In the pale sun of a late afternoon, a carriage of Sweden’s royal household came to a stop before a weathered granite tombstone inscribed HJALMAR HAMMARSKJOLD FAMILY GRAVE. Six pallbearers in tall top hats and long black coats lifted down a mahogany casket, lowered it silently into an open grave. An eddy of wind blew a few leaves into the grave. “Sleep you now in the garden of heaven,” said Lutheran Archbishop Gunnar Hultgren. “Rest in peace, Dag Hammarskjold.”

Thus Dag Hammarskjold was buried, with ceremony usually accorded to Swedish kings, at Uppsala, the city where he grew up and studied.
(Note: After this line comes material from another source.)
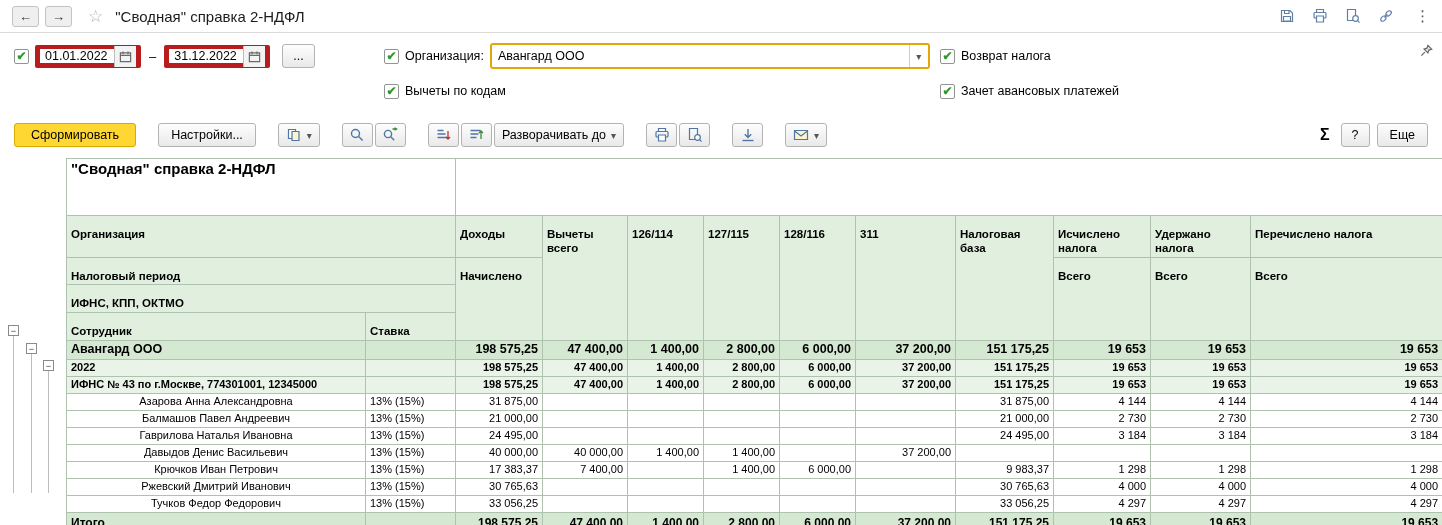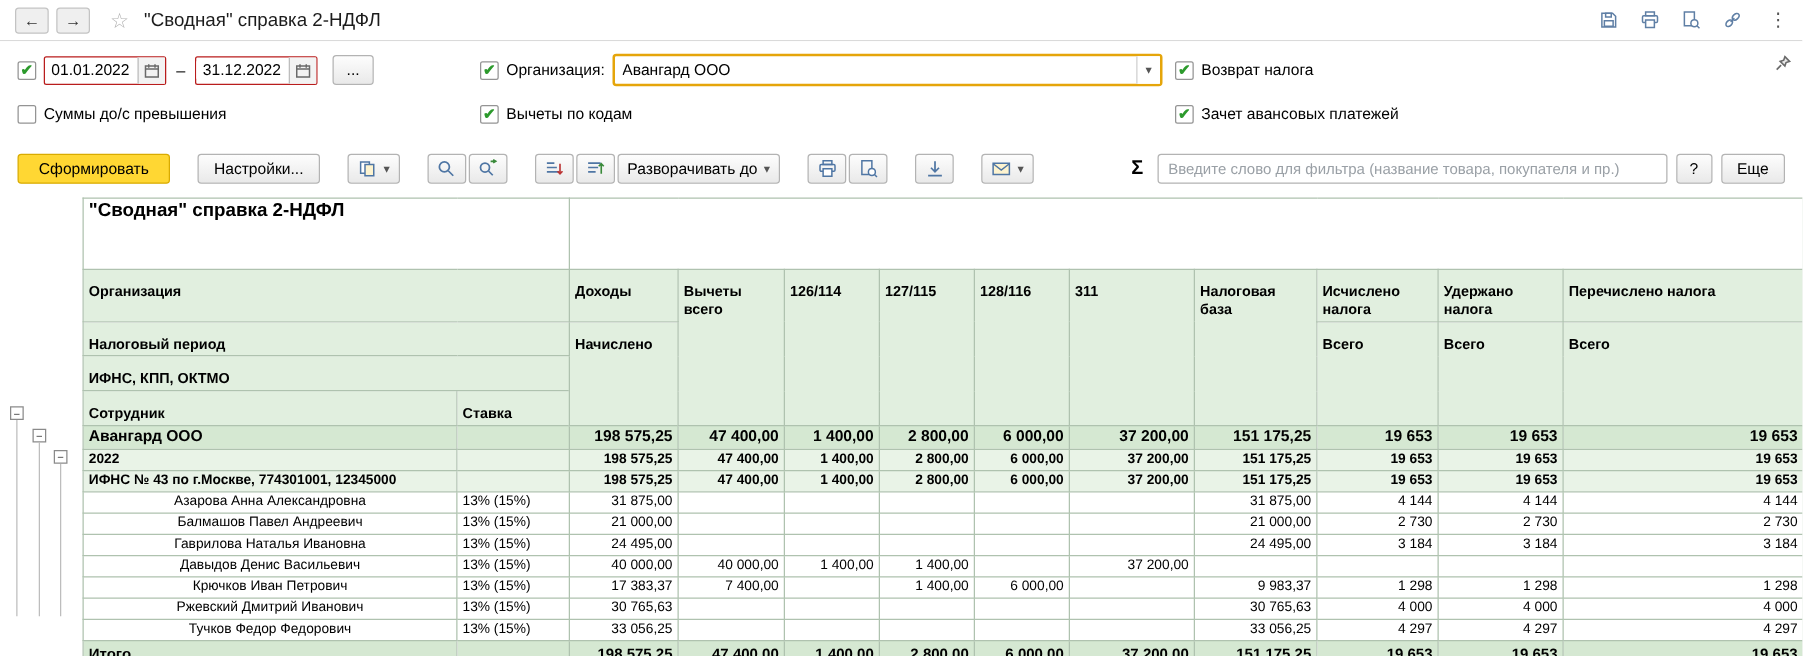"01.01.2022" .datefield { border: 1px solid #b91c1c -> 5px solid #b91c1c }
It had been a long way home: 5,000 miles from Ndola. the small Rhodesian town where the Secretary-General had been bound to negotiate peace in Katanga. When the body arrived in Stockholm aboard an American DC-yC, 250,000 mourners gathered for a torchlight procession. At Uppsala the closed casket, nearly buried in flowers, was placed in the 13th century Lutheran cathedral, where 15,000 townfolk came to say their farewells.

When the funeral ended, church bells tolled from Malmo to Malmberget; then everything in Sweden stopped abruptly for a moment of silence. Among the 2,000 invited guests was the Ambassador of Russia, which in the last year of his life had denounced Hammarskjold as “a bloody-handed lackey of the colonial powers.” President Kennedy sent Lyndon Johnson, U.N. Ambassador Adlai Stevenson. Said Johnson: “The name of Dag Hammarskjold has entered history—and history confers its highest honors for heroes of peace.” Dr. Ralph Bunche, who as a U.N. under secretary worked closely with Hammarskjold, was near tears. Said he: “We are like a crew that has lost its captain.”
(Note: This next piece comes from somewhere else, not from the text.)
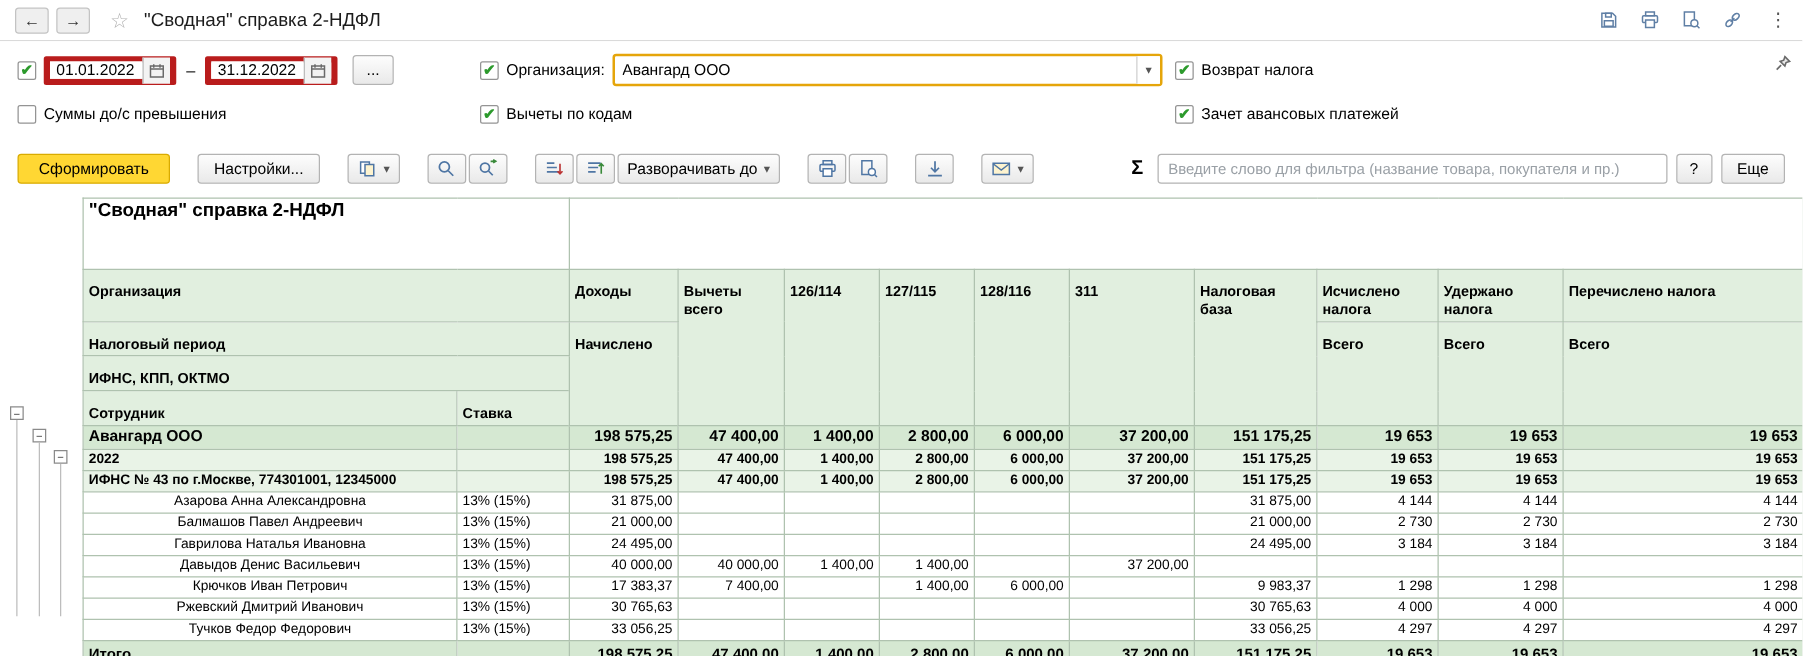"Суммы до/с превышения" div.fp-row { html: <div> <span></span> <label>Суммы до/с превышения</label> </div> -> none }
Sweden’s 81-year-old Archbishop Emeritus Erling Eidem, who buried Hammarskjold’s statesman father eight years ago, conducted the service with quavering hand. Opera Singer Elisabeth Soderstrom sang I Know That My Redeemer Liveth, and the Lutheran choir Work, for the Night Is Coming. Near the casket was a wreath of daffodils and two red roses. Sent by Hammarskjold’s family, it bore a one-word inscription: “Why?”